[Consignes]
1. Dans le texte de présentation du programme Après le désert, de quelles revues Samy Benammar est-il membre du comité de rédaction ?
2. Poursuivez le texte de présentation du programme Après le désert à partir de sa dernière phrase.
[Extrait fourni]
Après le désert est une programmation de Samy Benammar créée dans le cadre de l'invitation de Vidéographe lancée à l'équipe de la revue Panorama-cinéma.

Programmateur-ice

Samy Benammar est un artiste et critique de cinéma résidant à Montréal. Son travail d’écriture et de réalisation se pense comme une expérimentation autour d’enjeux sociopolitiques hérités de ses origines algériennes et ouvrières. Il a notamment réalisé Avant Seriana (2024), kaua’i’o’o (2023), Peugeot pulmonaire (2021). Ses films, présentés dans des festivals au Canada et à l'international, sont distribués par Winnipeg Film Group, Vidéographe et CFMDC. Il est membre du comité de rédaction des revues 24 images et Panorama-cinéma. Il effectue, en parallèle, un doctorat en recherche et création sur la photographie coloniale dans la Wilaya de Batna en Algérie. Il écoute le bêlement de la chèvre. Même domestiquée, elle reste imprévisible, se refuse à la docilité.

Length of program
73:45

Peut-on faire le vide ? J’aimerais poser cette question à un personnage d’hypnotiseur dans un film un peu kitsch des années 1990. L’équipe technique se précipiterait sur le tournage, la caméra effectuerait un zoom arrière, révélant un studio hollywoodien au bord de la faillite. Voyant les visages se décomposer, tous pris dans une crise existentielle provoquée par mon intervention pourtant anodine, je finirais par rompre le silence : « les marchands de vide, c’est nous ». Plus tard, un podcast de méditation me murmure : « Fermez les yeux, détendez-vous et relâchez tous vos muscles. Faites le vide et imaginez-vous dans le désert. ». Mais le désert est loin du vide puisqu’il a cette propriété troublante de ne pas connaitre de fin perceptible. C’est la tension centrale de la notion de vide puisque l’absence de tout qu’elle implique constitue une forme d’invitation à remplir, à se remplir. Plutôt que de craindre cet état, pourquoi ne pas en faire une énergie libératrice, cet éternel recommencement auquel les films de ce programme proposent de réfléchir ? « Inspirez, expirez, ressentez la plénitude. »
[/Extrait fourni]
[Données sources]
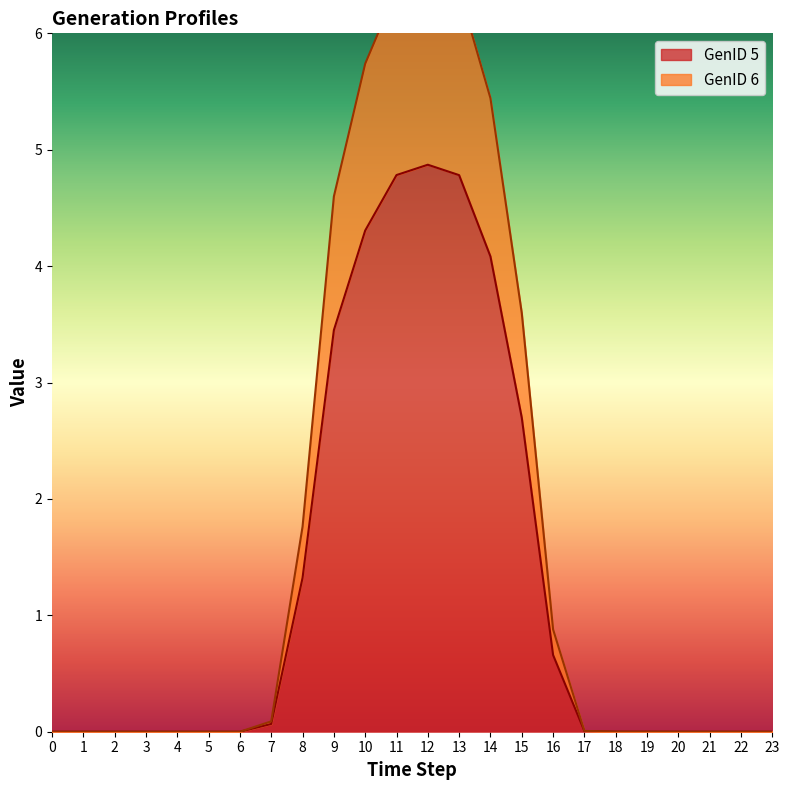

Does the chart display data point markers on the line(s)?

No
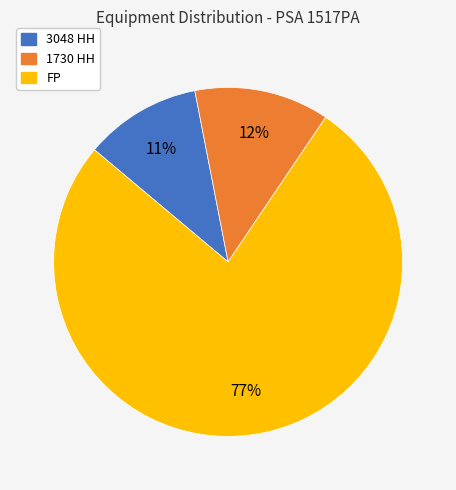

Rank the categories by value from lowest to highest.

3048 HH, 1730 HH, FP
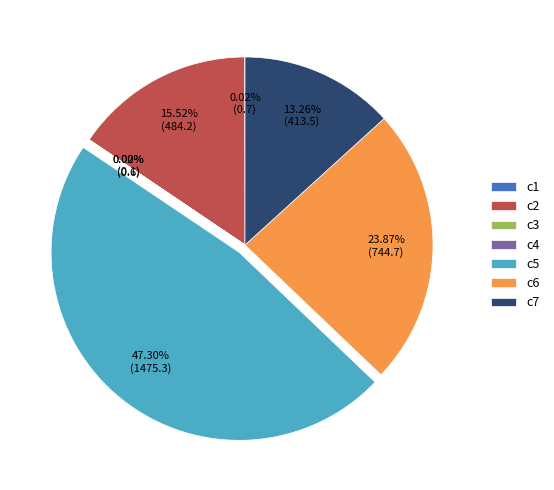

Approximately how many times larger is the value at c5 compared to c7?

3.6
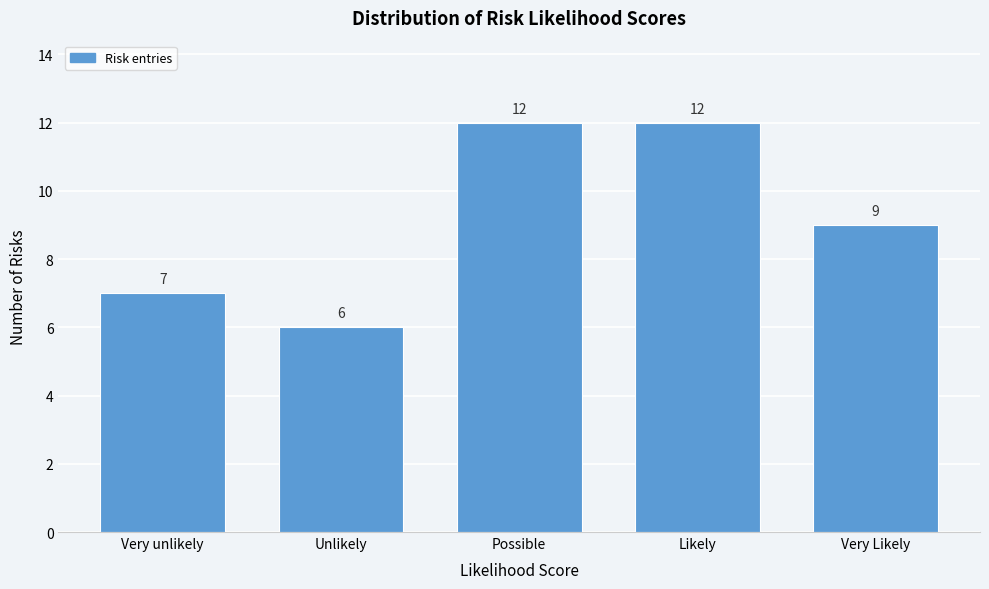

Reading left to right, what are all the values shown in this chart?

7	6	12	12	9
[/Données sources]
[Données sources]
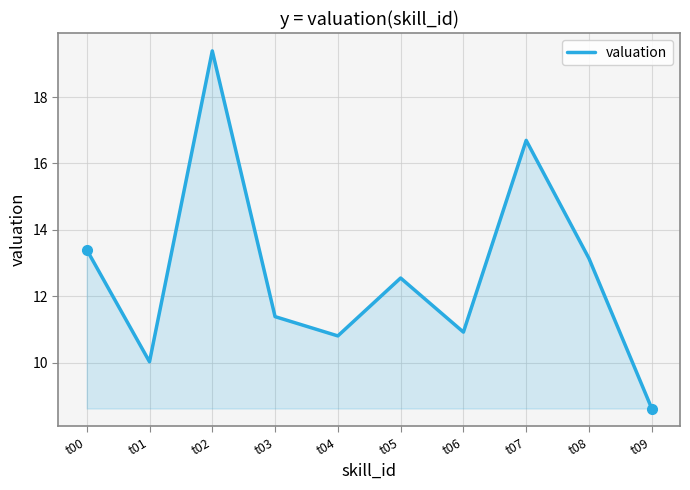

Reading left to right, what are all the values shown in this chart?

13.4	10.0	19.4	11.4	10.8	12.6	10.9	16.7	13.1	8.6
[/Données sources]
[Données sources]
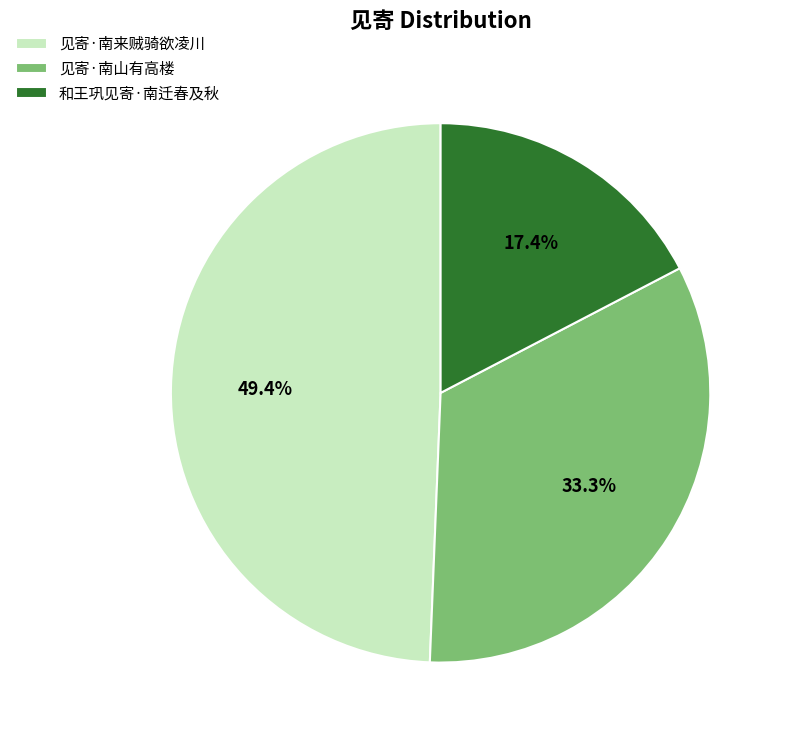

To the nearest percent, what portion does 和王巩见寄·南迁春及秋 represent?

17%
[/Données sources]
[Réponses]
1. Il est membre du comité de rédaction des revues 24 images et Panorama-cinéma.

2.
Il s’agit moins d’apprendre à faire le vide que de savoir quoi en faire. Inutile de développer les implications politiques d’un tel constat qui résulte d’un sentiment d’impuissance cristallisé par l’escalade de violences sur la scène internationale dans la dernière année. Les images du programme Après le désert naissent alors que le monde a déjà pris fin. Il ne reste rien et c’est avec ce rien qu’il leur faut conjuguer. Au terme du trajet, émergera peut-être la possibilité de réhabiter le désert et sa virginité initiale se révèlera être une invitation à n’avoir de limite que les corps qui y résident.

Cette entrée en matière est quelque peu brumeuse, elle essaye de déterminer un point de départ en respectant l’idée de dérive inhérente à l’imaginaire désertique. Peut-être aussi parce que regarder vers le désert, c’est tourner le dos à la mer et à la montagne et ainsi embrasser pleinement l’invitation de Belmondo à aller nous faire foutre.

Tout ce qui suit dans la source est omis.